Identification and genomic origin of ins and del AR ASVs in the GCs of women with PCOS. (A and B) Representative PCR products (A) and corresponding sequencing results (B) of AR ASVs in patient GCs. Exon boundaries are indicated with vertical double arrows and the sequence of the in-frame insertion from ivs2 of ins AR is shown in detail. (C) Percent distribution of AR splicing patterns in control (n = 120) and PCOS (n = 68) women. (D–G) Relative mRNA levels of total, WT, ins, and del AR in GCs of PCOS women compared with controls (*P < 0.05). (H) Optimal predicted 3D model of the protein structures of AR variants. α-Helices are purple or red (ivs2), and loops are light blue. Data are presented as mean ± SEM.

Fig. 2.

Altered DNA methylation in PCOS women with ins AR. (A) Bisulfite genomic sequencing PCR shows the methylation status of individual DNA strands of exon 3 and its flanking region of AR including 11 CpG sites for individuals with different AR splicing patterns, with ten clones (shown as lines) per sample; CpG sites are shown as blank (unmethylated) or filled (methylated) circles. (B) The above results are summarized as the average methylation ratio at each CpG site (n = 3, *P < 0.05) with a schematic representation of exon 3 and its flanking region of the AR gene.

Fig. 3.

Expression of AR ASVs in primary GCs alters genome-wide AR recruitment patterns. (A) Heat map of the ChIP sequencing HA binding signal from −1 kb to +1 kb surrounding the center of WT AR-HA binding sites in GCs transduced with AR variants.

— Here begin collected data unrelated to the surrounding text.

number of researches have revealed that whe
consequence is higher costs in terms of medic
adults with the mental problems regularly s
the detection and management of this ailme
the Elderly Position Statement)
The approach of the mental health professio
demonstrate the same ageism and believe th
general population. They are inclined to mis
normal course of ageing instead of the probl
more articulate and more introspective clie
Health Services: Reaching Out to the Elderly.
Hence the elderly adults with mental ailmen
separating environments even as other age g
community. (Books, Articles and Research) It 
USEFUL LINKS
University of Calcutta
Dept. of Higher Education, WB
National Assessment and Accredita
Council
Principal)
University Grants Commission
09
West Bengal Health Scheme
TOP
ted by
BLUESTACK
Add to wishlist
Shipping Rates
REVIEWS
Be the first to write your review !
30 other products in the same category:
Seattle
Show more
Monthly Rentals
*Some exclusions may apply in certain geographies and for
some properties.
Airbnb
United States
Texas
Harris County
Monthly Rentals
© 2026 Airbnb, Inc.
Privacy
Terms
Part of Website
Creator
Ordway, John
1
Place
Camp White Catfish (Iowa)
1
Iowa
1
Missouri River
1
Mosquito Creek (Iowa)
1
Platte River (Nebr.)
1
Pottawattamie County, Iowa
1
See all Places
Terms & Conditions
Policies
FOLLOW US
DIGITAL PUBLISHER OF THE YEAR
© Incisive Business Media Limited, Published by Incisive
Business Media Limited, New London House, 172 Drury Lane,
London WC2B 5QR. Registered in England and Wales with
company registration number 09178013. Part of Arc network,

Each line represents a single AR-HA binding site and the color scale denotes the AR-HA signal in reads encompassing each locus per million total reads. (B) Top-scoring motif in GCs expressing WT AR (Upper) and its enrichment in GCs expressing AR ASVs (Lower). (C) ChIP sequencing heat maps of ins (Left) and del (Right) AR-HA binding sites. (D) Top-ranking binding motifs enriched in GCs expressing ins (Left) or del (Right) AR. (E) Combined RNA and ChIP sequencing shows reduced AR-HA signal in regions flanking (−2 kb to +2 kb) gene transcription start sites (TSSs) in GCs expressing AR variants. The different color lines represent the genes, the expression levels of which are high (red), moderate (green), low (blue) and silent (purple). (F) Primary GCs transduced with the control vector (Vec) or AR-HA variants were treated with DHT and fluorescently stained with anti-HA (green) or DAPI (blue, nuclei). (Scale bars, 50 μm.) (G) DHT-induced transcriptional activation of (left, luciferase assay), and recruitment of AR-HA variants to (right, ChIP assay), a classical ARE-luciferase reporter in HEK293FT cells (n = 4, *P < 0.05). White columns: DHT (-); colored columns: DHT (+). Data are presented as mean ± SEM.

Fig. 4.

Roles of AR ASVs in GCs in ovarian hyperandrogenism. (A–D) In vitro effects of overexpressed AR variants in primary GC as indicated by CYP19A1 (aromatase) mRNA levels (A), estrogen to androgen ratios (B), CYP17A1 (17α-hydroxylase) mRNA levels (C), and A production (D) (n = 6, *P < 0.05). (E–H) In vivo effects of AR variants on androgen metabolism in control and PCOS women as indicated by GC CYP19A1 expression (E), follicular fluid estrogen to androgen ratios (F), CYP17A1 expression (G), and follicular fluid A levels (H) (n = 28, 12, 17 and 5 in the control WT, PCOS WT, ins, and del groups, respectively, *P < 0.05). (I) ChIP assay measuring the recruitment of HA-tagged AR to the U1 ARE site in the CYP19A1 promoter of primary GCs transduced with AR variants (n = 9, *P < 0.05). (J) Schematic diagram of the roles of AR ASVs in GCs in the context of hyperandrogenism and abnormal follicular development. Green (upward) and red (downward) triangles denote increases and decreases, respectively. Data are presented as mean ± SEM.